Hoje a tecnologia da informação é vital para o funcionamento das empresas e seus negócios. Perder informações ou ter algum tipo de indisponibilidade da infraestrutura de TI pode prejudicar as atividades da organização e causar perdas financeiras elevadas.

Além disso, nunca se sabe quando um incidente pode acontecer, como fenômenos naturais, incêndios ou qualquer tipo de erro que leve a degradação física da infraestrutura. Por isso, é imprescindível contar com planos, estratégias de atuação e políticas de Disaster recovery (DR) ou recuperação de desastres, para assim evitar interrupções nos serviços essenciais e garantir a capacidade de normalidade das operações.

O objetivo deste artigo é explicar como funciona o Disaster recovery (DR) e como montar um plano de atuação para recuperação de desastres.

 

O que é Disaster Recovery (DR)?

O conceito de Disaster recovery está relacionado a um conjunto de práticas e ações a serem planejadas e executadas, durante a ocorrência e depois de um desastre. Consiste em uma documentação, utilizada para dar continuidade aos recursos e processos operacionais críticos, os quais devem estar disponíveis diante de qualquer emergência ligada a infraestrutura de TI corporativa.

Os planos de DR buscam diminuir a parada de operações, garantir a estabilidade da empresa e a possibilidade de recuperação organizada após o problema. Os considerados desastres variam desde queda de energia, roubos, crimes cibernéticos, falhas nos equipamentos, desastres naturais e erros humanos.

 

Como montar um plano de Disaster Recovery?

Para a criação de um plano de recuperação de desastres, devem ser levados em conta as principais necessidades de negócio da organização, como os objetivos de:

  • Backups: O planejamento deve contar com a organização de backups, com o hardware necessário para continuidade. A alternativa mais segura é o backup na nuvem;
  • Tempo de recuperação (RTO): Determina quanto tempo após interrupção o serviço deve voltar a estar disponível;
  • Ponto de recuperação (RPO): Estipula a quantidade de dados perdidos medidas em tempo, até o desastre em questão. Indica o ponto de restauração de arquivos para que as operações sejam normalizadas.

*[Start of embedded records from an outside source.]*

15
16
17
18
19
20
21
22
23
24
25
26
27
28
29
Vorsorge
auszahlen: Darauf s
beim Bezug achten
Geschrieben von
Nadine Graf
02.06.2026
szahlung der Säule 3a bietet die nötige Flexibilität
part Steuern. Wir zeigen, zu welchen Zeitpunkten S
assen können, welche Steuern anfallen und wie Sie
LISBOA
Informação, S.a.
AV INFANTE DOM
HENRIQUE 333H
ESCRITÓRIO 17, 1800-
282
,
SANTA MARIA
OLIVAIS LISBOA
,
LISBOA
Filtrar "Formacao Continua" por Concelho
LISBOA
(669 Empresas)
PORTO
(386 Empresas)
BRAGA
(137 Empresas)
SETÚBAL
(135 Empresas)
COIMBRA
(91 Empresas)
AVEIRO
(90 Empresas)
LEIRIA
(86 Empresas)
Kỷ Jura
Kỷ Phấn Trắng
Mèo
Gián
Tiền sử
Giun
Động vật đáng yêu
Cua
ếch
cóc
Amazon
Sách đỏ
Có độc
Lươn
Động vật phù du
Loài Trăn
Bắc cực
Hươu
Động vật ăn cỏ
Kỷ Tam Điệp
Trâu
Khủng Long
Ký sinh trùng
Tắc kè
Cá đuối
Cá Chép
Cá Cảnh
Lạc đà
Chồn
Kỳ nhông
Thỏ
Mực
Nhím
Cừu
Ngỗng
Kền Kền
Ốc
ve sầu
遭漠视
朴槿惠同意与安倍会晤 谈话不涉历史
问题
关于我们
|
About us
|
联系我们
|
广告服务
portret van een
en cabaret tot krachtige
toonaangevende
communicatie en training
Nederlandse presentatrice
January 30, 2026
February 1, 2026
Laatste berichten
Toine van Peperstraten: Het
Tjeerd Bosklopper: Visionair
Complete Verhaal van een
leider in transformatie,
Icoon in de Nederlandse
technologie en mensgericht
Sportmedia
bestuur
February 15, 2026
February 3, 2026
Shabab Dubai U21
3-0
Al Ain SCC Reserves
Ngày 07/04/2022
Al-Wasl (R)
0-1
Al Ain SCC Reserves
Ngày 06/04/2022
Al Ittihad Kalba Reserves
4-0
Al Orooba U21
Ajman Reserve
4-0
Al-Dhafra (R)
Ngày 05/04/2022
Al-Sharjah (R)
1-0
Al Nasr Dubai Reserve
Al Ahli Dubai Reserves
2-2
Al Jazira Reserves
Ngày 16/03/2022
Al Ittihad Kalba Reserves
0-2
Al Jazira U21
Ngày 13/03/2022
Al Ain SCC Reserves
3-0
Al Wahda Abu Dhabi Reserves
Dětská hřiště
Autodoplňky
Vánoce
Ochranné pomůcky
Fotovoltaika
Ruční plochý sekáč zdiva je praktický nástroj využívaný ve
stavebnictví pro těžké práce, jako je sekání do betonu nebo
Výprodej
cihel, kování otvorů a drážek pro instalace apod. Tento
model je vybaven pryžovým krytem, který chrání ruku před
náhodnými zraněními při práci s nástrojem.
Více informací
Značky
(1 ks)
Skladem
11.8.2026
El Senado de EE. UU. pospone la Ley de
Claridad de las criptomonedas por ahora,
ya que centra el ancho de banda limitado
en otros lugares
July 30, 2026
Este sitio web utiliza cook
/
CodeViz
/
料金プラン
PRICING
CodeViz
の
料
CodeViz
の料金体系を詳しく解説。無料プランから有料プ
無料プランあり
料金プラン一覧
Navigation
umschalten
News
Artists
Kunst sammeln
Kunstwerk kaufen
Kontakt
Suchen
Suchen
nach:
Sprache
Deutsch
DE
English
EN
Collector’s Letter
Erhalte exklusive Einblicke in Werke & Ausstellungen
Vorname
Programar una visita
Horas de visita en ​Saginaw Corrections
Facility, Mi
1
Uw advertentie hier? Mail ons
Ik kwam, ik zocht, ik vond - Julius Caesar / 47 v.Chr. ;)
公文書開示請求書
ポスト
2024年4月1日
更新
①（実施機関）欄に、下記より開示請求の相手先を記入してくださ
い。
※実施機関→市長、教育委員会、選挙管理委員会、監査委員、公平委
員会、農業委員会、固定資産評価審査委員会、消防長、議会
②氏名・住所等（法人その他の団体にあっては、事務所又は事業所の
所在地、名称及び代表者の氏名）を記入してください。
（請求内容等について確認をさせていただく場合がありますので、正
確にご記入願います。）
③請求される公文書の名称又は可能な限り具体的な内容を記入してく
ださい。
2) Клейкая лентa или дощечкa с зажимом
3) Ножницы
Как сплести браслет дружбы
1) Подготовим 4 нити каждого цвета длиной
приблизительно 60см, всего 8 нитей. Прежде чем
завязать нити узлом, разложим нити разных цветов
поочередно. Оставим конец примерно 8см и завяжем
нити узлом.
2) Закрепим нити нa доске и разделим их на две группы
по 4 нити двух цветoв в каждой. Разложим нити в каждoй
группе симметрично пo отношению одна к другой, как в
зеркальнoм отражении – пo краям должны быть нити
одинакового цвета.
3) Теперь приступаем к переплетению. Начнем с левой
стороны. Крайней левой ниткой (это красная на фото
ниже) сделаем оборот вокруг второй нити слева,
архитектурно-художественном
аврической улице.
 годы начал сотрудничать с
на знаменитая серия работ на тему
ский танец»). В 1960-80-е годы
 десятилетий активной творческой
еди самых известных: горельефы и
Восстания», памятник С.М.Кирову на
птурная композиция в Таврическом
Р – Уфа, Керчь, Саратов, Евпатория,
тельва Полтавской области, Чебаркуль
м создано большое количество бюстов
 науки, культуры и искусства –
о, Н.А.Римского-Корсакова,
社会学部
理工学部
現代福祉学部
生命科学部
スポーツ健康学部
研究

Normalmente o plano de DR é estruturado pelo gestor de TI com um conjunto de práticas a serem feitas a fim de prevenir problemas, diminuir os impactos causados pelas falhas e restabelecer os serviços rapidamente. Tais rotinas contam com três etapas: programa de administração de crise, plano de continuidade operacional e de recuperação de desastres.

Dentro das etapas de um plano de Disaster Recovery há uma série de requisitos que devem ser atendidos como criação de um ambiente de TI seguro e confiável, identificação de sistemas críticos e prioritários para a empresa, rastreamento de vulnerabilidades e redução de tempo necessário para a retomada das atividades.

Já para sua implementação também devem ser levados em conta a criação de rotinas de testes, treinamentos para os responsáveis, a manutenção de hardware e a utilização de software específico.

Podemos observar que com Disaster recovery se cria uma rotina de processos e ações, que quando alinhado com outras políticas, como rotinas de automação e backups, possibilita a existência de um ambiente de TI eficaz e seguro.